Sunday, May 16, 2010

Subtextual on reddit

Part of what motivated me to start this blog is reading comments by a pediatric neuropsychologist with advice on how to raise kids:

[W]hat are some of the most important things a parent, or any adult, can do to ensure a childs brain heath?

Someone asked me a similar question a while back, and I threw together this list, which I'll recreate here:
• Find a smart mate, and keep her (or yourself) healthy during the pregnacy. Folate and vitamin D.
• Teach your child through movement, especially when she's younger. Moving and exploring is how her brain was designed to learn.
• Focus on teaching him how to think, not what to think. Focus on information processing skills or executive functions like planning, organization, self-monitoring, self-motivation, initiation. "Learning to learn" is important. There are starting to be some great books on executive functions and how to foster them - I like Smart but Scattered by Dawson and Guare.
• Invite her to solve her own problems. Give her the tools and information she needs, and be a resource, but don't solve her problems for her. This is easier to say than to do. The How to Talk so Kids Will Learn and similar titles by Mazlish and Faber are great for this.
• Foster creativity. Follow where he leads you, and show him how to follow his own creativity. Do experiments at home! Find out how stuff works if he wants to know!
• Emotional intelligence is probably more important than regular old IQ. If her "emotional IQ" is an area of weakness, teach her early on how to use her cognitive skills to compensate for her less "natural" social skills.
• Preschool ages - focus on learning to learn; Elementary School - focus on figuring out how she learns best and how to keep her motivated and engaged and curious; Middle school years - focus on organization and planning; High school years - focus on character, citizenship, and critical thinking.
• Exercise, nutrition, and sleep. Routines and structure.
• Be a good role model. Learn, and show him how you are learning.
Looking that list over, I am still pretty happy with it. With a particular emphasis on brain health, I would add: make her wear a helmet when riding her bike and a seatbelt when riding in the car. And, if your child gets a concussion, wait until they are not showing any symptoms of the concussion (e.g., headache, irritability, fatigue, nausea/vomiting, memory problems) until you have them get back into their usual activities.

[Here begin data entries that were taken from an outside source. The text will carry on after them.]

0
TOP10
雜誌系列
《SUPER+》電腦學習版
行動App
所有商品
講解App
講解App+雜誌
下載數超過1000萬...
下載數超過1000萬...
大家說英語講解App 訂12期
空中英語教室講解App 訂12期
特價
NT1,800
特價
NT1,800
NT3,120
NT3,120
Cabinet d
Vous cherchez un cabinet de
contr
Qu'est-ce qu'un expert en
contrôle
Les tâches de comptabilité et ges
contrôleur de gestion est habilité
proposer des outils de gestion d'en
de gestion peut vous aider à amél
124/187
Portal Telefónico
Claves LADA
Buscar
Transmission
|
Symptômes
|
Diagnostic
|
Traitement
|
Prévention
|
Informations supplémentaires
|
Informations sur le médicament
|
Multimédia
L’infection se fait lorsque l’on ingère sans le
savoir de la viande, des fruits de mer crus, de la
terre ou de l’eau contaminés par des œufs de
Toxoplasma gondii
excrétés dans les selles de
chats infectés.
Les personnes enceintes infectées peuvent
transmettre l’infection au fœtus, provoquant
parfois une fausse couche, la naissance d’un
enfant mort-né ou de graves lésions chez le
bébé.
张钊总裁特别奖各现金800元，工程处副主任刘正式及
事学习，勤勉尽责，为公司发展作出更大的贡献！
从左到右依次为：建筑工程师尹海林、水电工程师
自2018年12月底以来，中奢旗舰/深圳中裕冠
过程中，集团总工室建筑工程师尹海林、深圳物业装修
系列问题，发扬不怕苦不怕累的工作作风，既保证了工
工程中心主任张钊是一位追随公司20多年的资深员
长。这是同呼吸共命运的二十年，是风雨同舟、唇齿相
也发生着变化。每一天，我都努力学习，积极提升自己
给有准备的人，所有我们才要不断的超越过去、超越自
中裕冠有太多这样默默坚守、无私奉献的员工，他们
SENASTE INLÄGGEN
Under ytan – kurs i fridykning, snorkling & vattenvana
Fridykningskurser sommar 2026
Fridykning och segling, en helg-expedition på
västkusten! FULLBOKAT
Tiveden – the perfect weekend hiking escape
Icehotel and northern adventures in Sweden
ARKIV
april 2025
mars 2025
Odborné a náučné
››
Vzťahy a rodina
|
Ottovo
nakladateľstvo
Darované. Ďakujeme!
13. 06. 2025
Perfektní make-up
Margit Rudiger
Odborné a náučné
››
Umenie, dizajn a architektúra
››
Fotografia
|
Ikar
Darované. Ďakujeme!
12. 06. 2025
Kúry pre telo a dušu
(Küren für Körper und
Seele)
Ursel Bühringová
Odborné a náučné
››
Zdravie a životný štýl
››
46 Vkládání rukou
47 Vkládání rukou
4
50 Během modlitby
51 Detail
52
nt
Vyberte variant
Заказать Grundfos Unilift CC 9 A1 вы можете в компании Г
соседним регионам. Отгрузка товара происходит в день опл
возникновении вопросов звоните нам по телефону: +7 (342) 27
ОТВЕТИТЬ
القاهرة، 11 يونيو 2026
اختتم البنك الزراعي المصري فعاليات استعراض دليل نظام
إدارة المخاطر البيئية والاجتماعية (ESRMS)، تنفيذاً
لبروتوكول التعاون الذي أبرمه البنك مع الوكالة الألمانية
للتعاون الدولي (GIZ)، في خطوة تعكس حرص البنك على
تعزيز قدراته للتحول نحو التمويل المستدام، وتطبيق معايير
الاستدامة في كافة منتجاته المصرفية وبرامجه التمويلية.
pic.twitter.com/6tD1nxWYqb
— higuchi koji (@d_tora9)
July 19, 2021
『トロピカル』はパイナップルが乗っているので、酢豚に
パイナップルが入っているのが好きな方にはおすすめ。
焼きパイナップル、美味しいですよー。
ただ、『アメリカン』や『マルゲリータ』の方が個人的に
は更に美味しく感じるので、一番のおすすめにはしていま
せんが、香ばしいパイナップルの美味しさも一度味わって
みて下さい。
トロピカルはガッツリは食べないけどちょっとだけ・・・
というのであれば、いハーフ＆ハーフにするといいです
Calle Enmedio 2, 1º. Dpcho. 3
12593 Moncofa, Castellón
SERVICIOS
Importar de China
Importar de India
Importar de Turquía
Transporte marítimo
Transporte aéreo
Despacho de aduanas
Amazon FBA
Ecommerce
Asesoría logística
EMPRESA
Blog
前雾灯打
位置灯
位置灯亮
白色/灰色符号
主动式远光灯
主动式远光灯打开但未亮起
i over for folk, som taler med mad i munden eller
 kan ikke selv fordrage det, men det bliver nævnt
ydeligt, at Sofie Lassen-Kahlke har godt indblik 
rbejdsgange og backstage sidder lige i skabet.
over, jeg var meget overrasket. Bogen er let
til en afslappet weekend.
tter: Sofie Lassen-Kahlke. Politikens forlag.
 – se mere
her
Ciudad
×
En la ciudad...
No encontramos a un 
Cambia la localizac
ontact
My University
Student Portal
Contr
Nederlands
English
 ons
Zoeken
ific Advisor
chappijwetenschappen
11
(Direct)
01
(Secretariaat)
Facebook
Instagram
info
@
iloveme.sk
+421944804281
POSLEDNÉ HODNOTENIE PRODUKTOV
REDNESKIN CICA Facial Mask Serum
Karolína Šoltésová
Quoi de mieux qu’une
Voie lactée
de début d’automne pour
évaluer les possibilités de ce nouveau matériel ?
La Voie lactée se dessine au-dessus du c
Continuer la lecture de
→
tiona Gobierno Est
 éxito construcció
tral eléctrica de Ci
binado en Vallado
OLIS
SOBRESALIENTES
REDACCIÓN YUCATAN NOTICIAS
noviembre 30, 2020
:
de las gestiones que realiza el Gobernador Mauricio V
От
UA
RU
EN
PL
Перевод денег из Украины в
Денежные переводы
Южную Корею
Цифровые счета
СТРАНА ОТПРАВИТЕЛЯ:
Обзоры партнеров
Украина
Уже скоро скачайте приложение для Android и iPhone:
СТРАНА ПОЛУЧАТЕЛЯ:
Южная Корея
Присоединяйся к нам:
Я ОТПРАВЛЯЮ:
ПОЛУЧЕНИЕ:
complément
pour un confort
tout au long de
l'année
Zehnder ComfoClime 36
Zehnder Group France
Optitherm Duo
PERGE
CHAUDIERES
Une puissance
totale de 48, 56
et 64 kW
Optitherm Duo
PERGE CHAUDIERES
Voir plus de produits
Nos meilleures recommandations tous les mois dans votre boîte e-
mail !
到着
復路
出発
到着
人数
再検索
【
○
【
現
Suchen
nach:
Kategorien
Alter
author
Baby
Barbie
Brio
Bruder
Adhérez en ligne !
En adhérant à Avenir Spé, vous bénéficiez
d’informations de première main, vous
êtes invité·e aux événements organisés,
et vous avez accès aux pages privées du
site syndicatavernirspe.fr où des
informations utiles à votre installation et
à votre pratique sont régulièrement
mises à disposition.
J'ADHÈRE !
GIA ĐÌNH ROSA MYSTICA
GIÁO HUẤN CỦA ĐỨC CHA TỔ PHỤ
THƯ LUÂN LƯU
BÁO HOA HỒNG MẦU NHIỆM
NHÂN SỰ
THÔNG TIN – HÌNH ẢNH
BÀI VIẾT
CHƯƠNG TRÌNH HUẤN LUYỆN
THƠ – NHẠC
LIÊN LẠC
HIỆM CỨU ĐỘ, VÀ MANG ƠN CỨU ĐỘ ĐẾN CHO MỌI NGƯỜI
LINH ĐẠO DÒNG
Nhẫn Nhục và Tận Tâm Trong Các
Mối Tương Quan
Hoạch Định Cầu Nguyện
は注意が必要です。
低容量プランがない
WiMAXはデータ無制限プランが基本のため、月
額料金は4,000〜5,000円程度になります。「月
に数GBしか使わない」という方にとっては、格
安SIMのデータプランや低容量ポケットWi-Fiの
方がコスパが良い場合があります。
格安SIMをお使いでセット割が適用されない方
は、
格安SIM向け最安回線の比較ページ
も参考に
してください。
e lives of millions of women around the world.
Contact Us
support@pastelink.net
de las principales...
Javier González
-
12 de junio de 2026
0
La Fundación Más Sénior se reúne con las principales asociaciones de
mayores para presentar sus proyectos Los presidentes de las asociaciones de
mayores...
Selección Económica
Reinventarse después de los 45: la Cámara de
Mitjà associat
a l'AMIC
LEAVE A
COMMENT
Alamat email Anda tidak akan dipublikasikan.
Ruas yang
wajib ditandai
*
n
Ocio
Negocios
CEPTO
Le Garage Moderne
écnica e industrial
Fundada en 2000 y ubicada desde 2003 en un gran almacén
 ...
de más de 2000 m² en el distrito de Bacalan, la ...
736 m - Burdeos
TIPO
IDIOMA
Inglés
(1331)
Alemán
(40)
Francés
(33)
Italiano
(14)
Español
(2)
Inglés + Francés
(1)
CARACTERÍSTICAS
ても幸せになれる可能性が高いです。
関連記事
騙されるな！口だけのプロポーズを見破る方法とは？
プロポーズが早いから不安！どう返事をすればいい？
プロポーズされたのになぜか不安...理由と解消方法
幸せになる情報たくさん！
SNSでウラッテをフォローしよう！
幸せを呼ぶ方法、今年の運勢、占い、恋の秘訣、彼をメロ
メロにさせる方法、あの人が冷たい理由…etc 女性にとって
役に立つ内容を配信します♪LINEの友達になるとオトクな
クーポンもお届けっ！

I'm looking for more reliable of this type - practical advice backed by deep theories, or at least, backed by science and experience more than by fashion and word of mouth.

1 comment:

  1. I personally have always wondered how well it would work out for a kid if her parents made a practice of using spaced repetition systems* to teach them - they learn a word a day, for example, or they write down all the new things they've learned and put it in. It might be useful even before they went to school.